= Charles Edward Pooley =

Canadian politician

Charles Edward Pooley, KC (February 8, 1845 - March 28, 1912) was a lawyer and political figure in British Columbia, Canada. He represented Esquimalt in the Legislative Assembly of British Columbia from 1882 to 1906 as a Conservative.

He was born in Upwood, Huntingdonshire, England, the son of Thomas Pooley and Sarah Brighty, and was educated in England. He came to Victoria, then capital of the Colony of Vancouver Island, in 1862. Pooley was named deputy Registrar General of the Supreme Court of British Columbia in 1863 and later was Registrar General until 1879. In 1869, he married Elizabeth, the daughter of William Fisher. He was admitted to the British Columbia bar in 1877 and practised in partnership with A. E. B. Davie. Pooley was named King's Counsel in 1888 and served as Treasurer (chief elected officer) of the Law Society of British Columbia from 1892 to 1894 and from 1897 to 1912. He was Speaker of the Legislative Assembly of British Columbia from 1887 to 1889, when he was named president of the Executive Council.
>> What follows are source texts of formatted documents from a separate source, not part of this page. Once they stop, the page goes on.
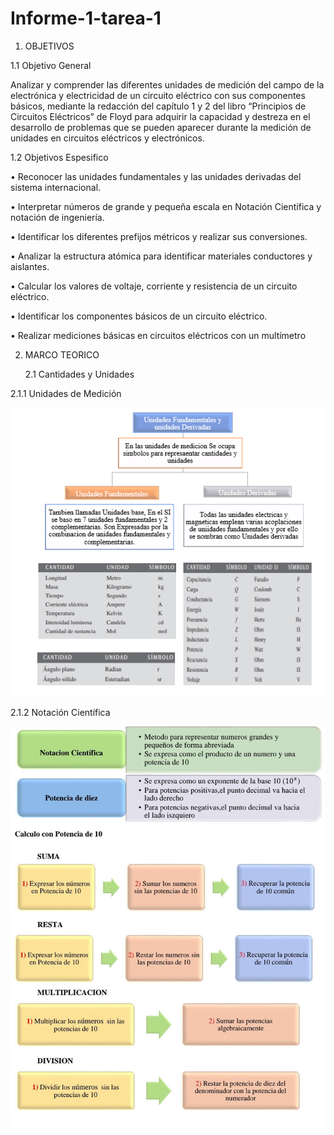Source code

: # Informe-1-tarea-1
  1. OBJETIVOS 
 
1.1 Objetivo General

Analizar y comprender las diferentes unidades de medición del campo de la electrónica y electricidad de un circuito eléctrico con sus componentes básicos, mediante la redacción del capítulo 1 y 2 del libro “Principios de Circuitos Eléctricos” de Floyd para adquirir la capacidad y destreza en el desarrollo de problemas que se pueden aparecer durante la medición de unidades en circuitos eléctricos y electrónicos.

1.2 Objetivos Espesifico

•	Reconocer las unidades fundamentales y las unidades derivadas del sistema internacional.

•	Interpretar números de grande y pequeña escala en Notación Científica y notación de ingeniería. 

•	Identificar los diferentes prefijos métricos y realizar sus conversiones. 

•	 Analizar la estructura atómica para identificar materiales conductores y aislantes.

•	Calcular los valores de voltaje, corriente y resistencia de un circuito eléctrico.

•	Identificar los componentes básicos de un circuito eléctrico.

•	Realizar mediciones básicas en circuitos eléctricos con un multímetro

2. MARCO TEORICO
  
      2.1 Cantidades y Unidades
      
2.1.1 Unidades de Medición

![](https://github.com/dasalazar20/Informe-1-tarea-1/blob/main/Imagenes/IMG1.png)

2.1.2 Notación Científica 

![](https://github.com/dasalazar20/Informe-1-tarea-1/blob/main/Imagenes/Informe%201%20Circuitos_4.jpg)

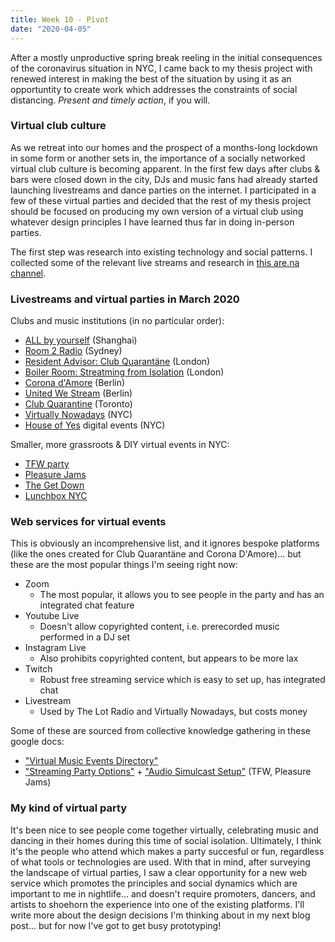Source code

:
```yaml
---
title: Week 10 - Pivot
date: "2020-04-05"
---
```


After a mostly unproductive spring break reeling in the initial consequences of the coronavirus situation in NYC, I came back to my thesis project with renewed interest in making the best of the situation by using it as an opportuntity to create work which addresses the constraints of social distancing. _Present and timely action_, if you will.

### Virtual club culture

As we retreat into our homes and the prospect of a months-long lockdown in some form or another sets in, the importance of a socially networked virtual club culture is becoming apparent. In the first few days after clubs & bars were closed down in the city, DJs and music fans had already started launching livestreams and dance parties on the internet. I participated in a few of these virtual parties and decided that the rest of my thesis project should be focused on producing my own version of a virtual club using whatever design principles I have learned thus far in doing in-person parties.

The first step was research into existing technology and social patterns. I collected some of the relevant live streams and research in [this are.na channel](https://www.are.na/adi-dahiya/virtual-club-culture).

### Livestreams and virtual parties in March 2020

Clubs and music institutions (in no particular order):

-   [ALL by yourself](https://xx88xx.github.io/all/) (Shanghai)
-   [Room 2 Radio](https://www.facebook.com/events/195248955242718) (Sydney)
-   [Resident Advisor: Club Quarantäne](https://clubquarantaene.stream/) (London)
-   [Boiler Room: Streatming from Isolation](https://boilerroom.tv/article/statement-covid-19) (London)
-   [Corona d'Amore](https://coronadamore.club/) (Berlin)
-   [United We Stream](https://unitedwestream.berlin/) (Berlin)
-   [Club Quarantine](https://www.instagram.com/clubquarantine/?hl=en) (Toronto)
-   [Virtually Nowadays](nowadays.nyc/) (NYC)
-   [House of Yes](https://houseofyes.org/) digital events (NYC)

Smaller, more grassroots & DIY virtual events in NYC:

-   [TFW party](https://tfw.nyc/)
-   [Pleasure Jams](http://pleasurejams.com/party/)
-   [The Get Down](https://www.thegetdownnyc.com/)
-   [Lunchbox NYC](https://www.lunchboxnyc.org/livestream/)

### Web services for virtual events

This is obviously an incomprehensive list, and it ignores bespoke platforms (like the ones created for Club Quarantäne and Corona D'Amore)... but these are the most popular things I'm seeing right now:

-   Zoom
    -   The most popular, it allows you to see people in the party and has an integrated chat feature
-   Youtube Live
    -   Doesn't allow copyrighted content, i.e. prerecorded music performed in a DJ set
-   Instagram Live
    -   Also prohibits copyrighted content, but appears to be more lax
-   Twitch
    -   Robust free streaming service which is easy to set up, has integrated chat
-   Livestream
    -   Used by The Lot Radio and Virtually Nowadays, but costs money

Some of these are sourced from collective knowledge gathering in these google docs:

-   ["Virtual Music Events Directory"](https://docs.google.com/document/d/11wWL_7I4BG76t0V2kw1a4yIeWxUSfGwMQFYdUWAgSnA/preview#heading=h.5j1gxckv68dw)
-   ["Streaming Party Options"](https://docs.google.com/document/d/1Wv3f6HD5hjOoPuGO64reTxVbkFOXwd7V_D_L4W4O_CU/edit#) + ["Audio Simulcast Setup"](https://docs.google.com/document/d/1nrZSQPRXWoyDS1KSEgVrBwBa0ujQZhhzBnM3pVPcL9U/edit?usp=sharing) (TFW, Pleasure Jams)

### My kind of virtual party

It's been nice to see people come together virtually, celebrating music and dancing in their homes during this time of social isolation. Ultimately, I think it's the people who attend which makes a party succesful or fun, regardless of what tools or technologies are used. With that in mind, after surveying the landscape of virtual parties, I saw a clear opportunity for a new web service which promotes the principles and social dynamics which are important to me in nightlife... and doesn't require promoters, dancers, and artists to shoehorn the experience into one of the existing platforms. I'll write more about the design decisions I'm thinking about in my next blog post... but for now I've got to get busy prototyping!
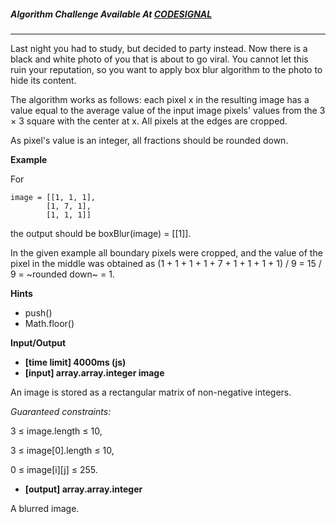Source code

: ##### Algorithm Challenge Available At [CODESIGNAL](https://app.codesignal.com/arcade/intro/level-5/5xPitc3yT3dqS7XkP)

---

Last night you had to study, but decided to party instead. Now there is a black and white photo of you that is about to go viral. You cannot let this ruin your reputation, so you want to apply box blur algorithm to the photo to hide its content.

The algorithm works as follows: each pixel x in the resulting image has a value equal to the average value of the input image pixels' values from the 3 × 3 square with the center at x. All pixels at the edges are cropped.

As pixel's value is an integer, all fractions should be rounded down.

**Example**

For

    image = [[1, 1, 1],
            [1, 7, 1],
            [1, 1, 1]]

the output should be boxBlur(image) = [[1]].

In the given example all boundary pixels were cropped, and the value of the pixel in the middle was obtained as (1 + 1 + 1 + 1 + 7 + 1 + 1 + 1 + 1) / 9 = 15 / 9 = ~rounded down~ = 1.

**Hints**

- push()
- Math.floor()

**Input/Output**

- **[time limit] 4000ms (js)**
- **[input] array.array.integer image**

An image is stored as a rectangular matrix of non-negative integers.

_Guaranteed constraints:_

3 ≤ image.length ≤ 10,

3 ≤ image[0].length ≤ 10,

0 ≤ image[i][j] ≤ 255.

- **[output] array.array.integer**

A blurred image.
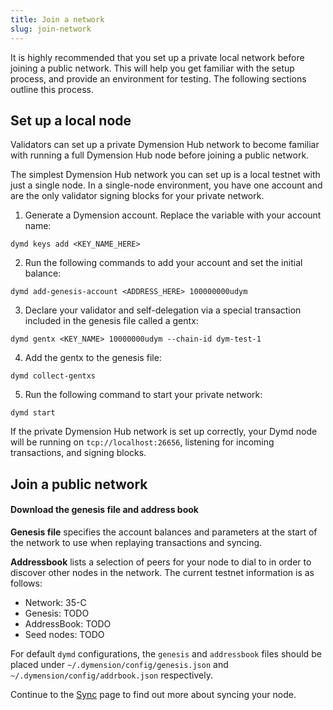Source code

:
 ```yaml
---
title: Join a network
slug: join-network
---
```


It is highly recommended that you set up a private local network before joining a public network. This will help you get familiar with the setup process, and provide an environment for testing. The following sections outline this process.

## Set up a local node

Validators can set up a private Dymension Hub network to become familiar with running a full Dymension Hub node before joining a public network.

The simplest Dymension Hub network you can set up is a local testnet with just a single node. In a single-node environment, you have one account and are the only validator signing blocks for your private network.

1. Generate a Dymension account. Replace the variable with your account name:

```
dymd keys add <KEY_NAME_HERE>
```

2. Run the following commands to add your account and set the initial balance:

```
dymd add-genesis-account <ADDRESS_HERE> 100000000udym
```

3. Declare your validator and self-delegation via a special transaction included in the genesis file called a gentx:

```
dymd gentx <KEY_NAME> 10000000udym --chain-id dym-test-1
```

4. Add the gentx to the genesis file:

```
dymd collect-gentxs
```

5. Run the following command to start your private network:

```
dymd start
```

If the private Dymension Hub network is set up correctly, your Dymd node will be running on `tcp://localhost:26656`, listening for incoming transactions, and signing blocks.

## Join a public network

#### Download the genesis file and address book

**Genesis file** specifies the account balances and parameters at the start of the network to use when replaying transactions and syncing.

**Addressbook** lists a selection of peers for your node to dial to in order to discover other nodes in the network. The current testnet information is as follows:

-   Network: 35-C
-   Genesis: TODO
-   AddressBook: TODO
-   Seed nodes: TODO

For default `dymd` configurations, the `genesis` and `addressbook` files should be placed under `~/.dymension/config/genesis.json` and `~/.dymension/config/addrbook.json` respectively.

Continue to the [Sync](./sync.md) page to find out more about syncing your node.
Although there was no formal party system in British Columbia prior to 1903, Pooley is identified as a "Conservative" in 1883. He was president of the Executive Council until 1902, when he again served as speaker until 1906.

He was defeated by John Jardine when he ran for reelection in 1907.

He became wealthy attending to the legal business of the Dunsmuir interests.

Pooley died in Victoria at the age of 67.